Arminia Bielefeld Arminias Personalsituation entspannt sich

Zwei Offensivspieler sind fraglich für das Heimspiel gegen Aue

Peter Burkamp
03.04.2019 | Stand 02.04.2019, 16:59 Uhr

Bielefeld. Gute Nachrichten aus Arminia Bielefelds medizinischer Abteilung: Zum Wochenbeginn sind Mittelfeldspieler Max Christiansen und Torwart Philipp Klewin wieder in den Übungsbetrieb des Fußball-Zweitligisten eingestiegen. Am Dienstag nahmen auch die zuletzt angeschlagenen Keanu Staude und Nils Seufert das Training auf. Ob die beiden Offensivkräfte nach einiger Fehlzeit schon wieder eine Alternative für die Startelf sein können, ist fraglich. Nur zu Beginn trainierten sie mit der Mannschaft zusammen. Es wird eng, um eine Kadernominierung für das nächste Heimspiel am Freitagabend, 18.30 Uhr, gegen Aue zu ergattern. Einen Platz im Aufgebot dürfte Brian Behrendt beanspruchen.
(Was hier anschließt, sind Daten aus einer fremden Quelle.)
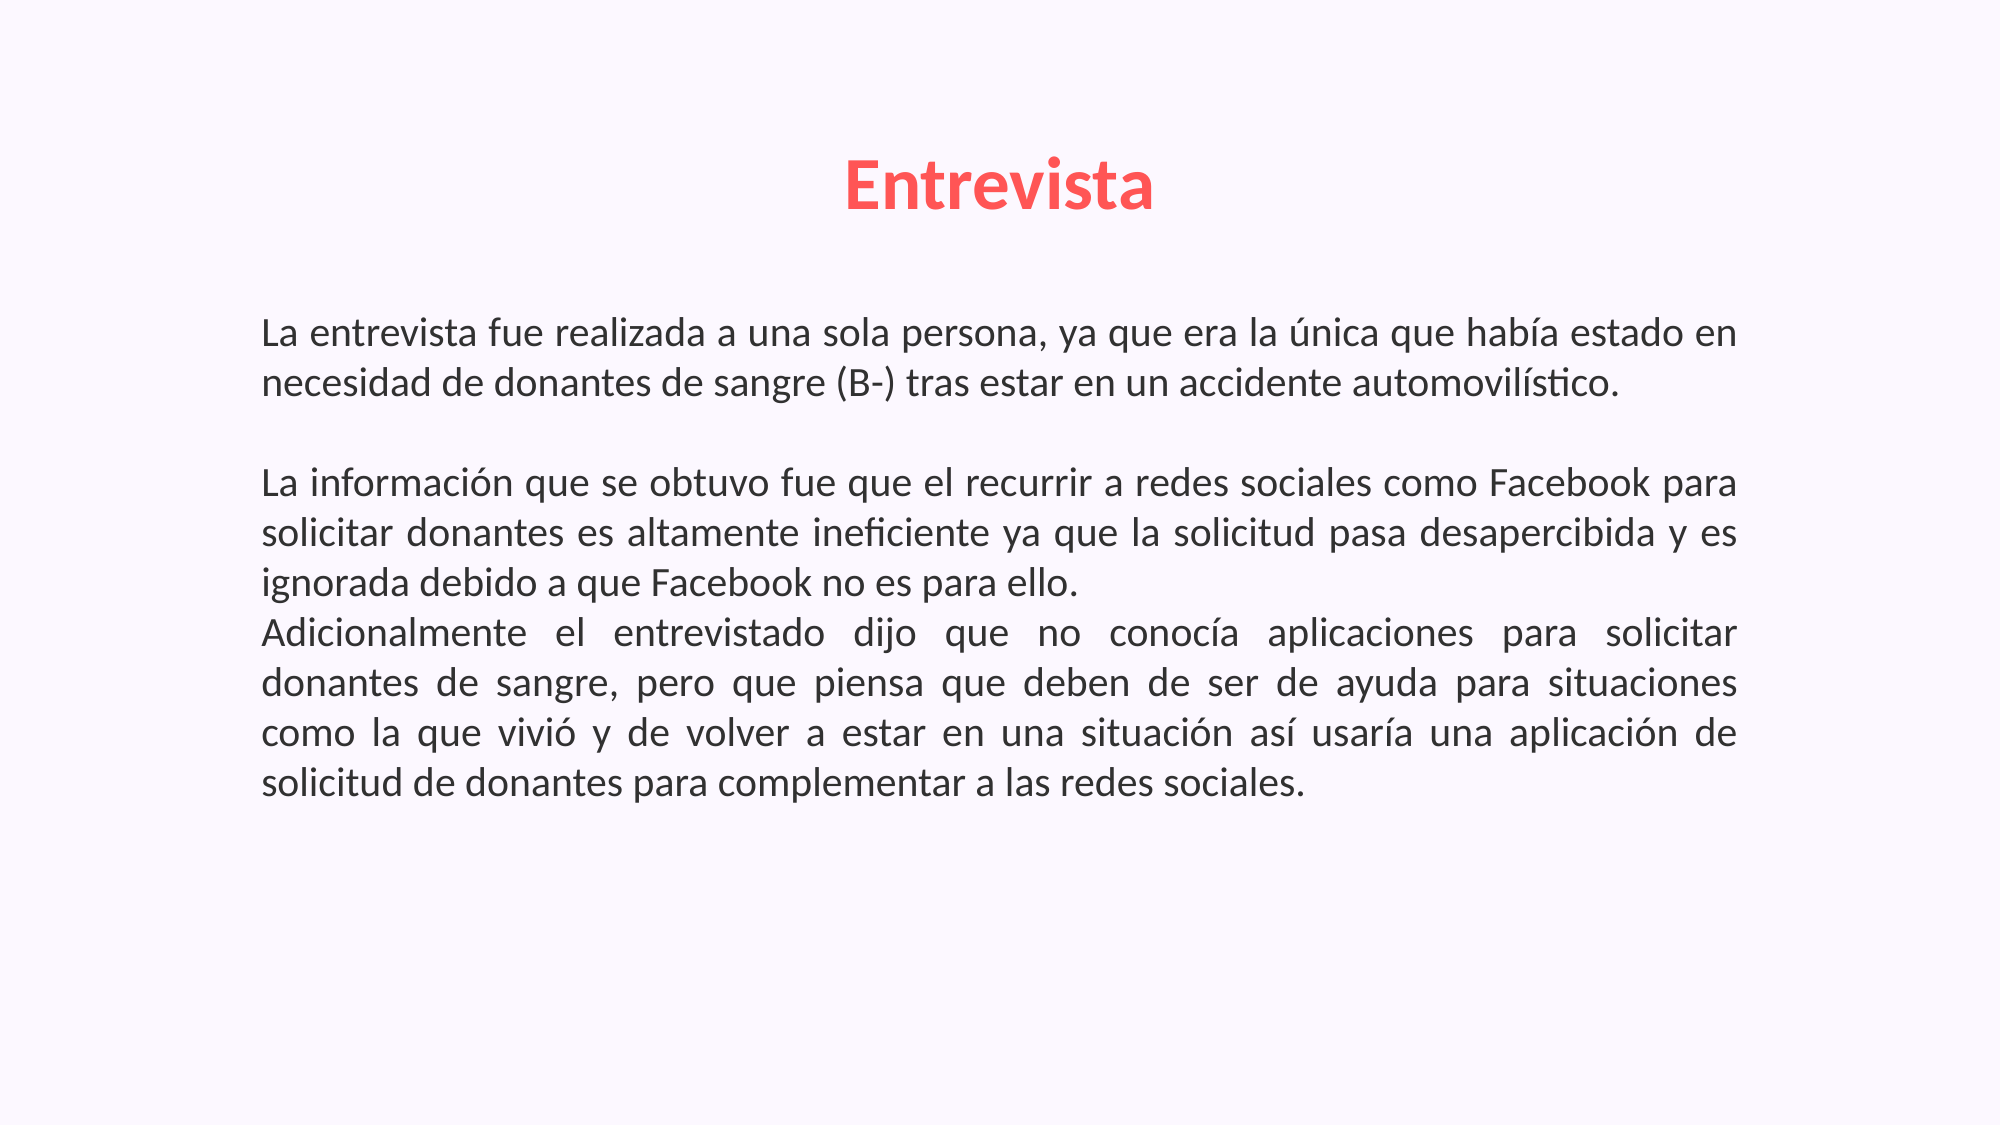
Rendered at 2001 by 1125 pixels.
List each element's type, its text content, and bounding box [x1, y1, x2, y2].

Der Innenverteidiger meldet sich nach abgesessener Gelb-Sperre wieder zurück. Nach der ordentlichen Leistung von Amos Pieper während seines Startelf-Debüts beim 2:2 am Sonntag in Fürth ist die Konkurrenz um die zwei Plätze im Zentrum der Viererabwehrkette noch größer geworden. Mit Julian Börner, Behrendt, Pieper und Stephan Salger erheben gleich vier DSC-Profis Anspruch auf die Plätze in der Anfangsformation. Mit Joan Simun Edmundsson ist unterdessen weiterhin nicht zu rechnen. Er wird in Folge einer Bänderzerrung im Knie noch die komplette Woche in der Rehabilitation verbringen. Die Verantwortlichen wollen nichts überstürzen und den Nationalspieler der Färöer-Inseln behutsam aufbauen. Vielleicht reicht die Zeit für „Eddy“, um am 14. April im Auswärtsspiel beim FC St. Pauli wieder dabei zu sein. In Hamburg dürfen sich die Arminen wie im Vorjahr erneut großer Unterstützung erfreuen. Die Karten für das Spiel am Millerntor waren in kürzester Zeit vergriffen.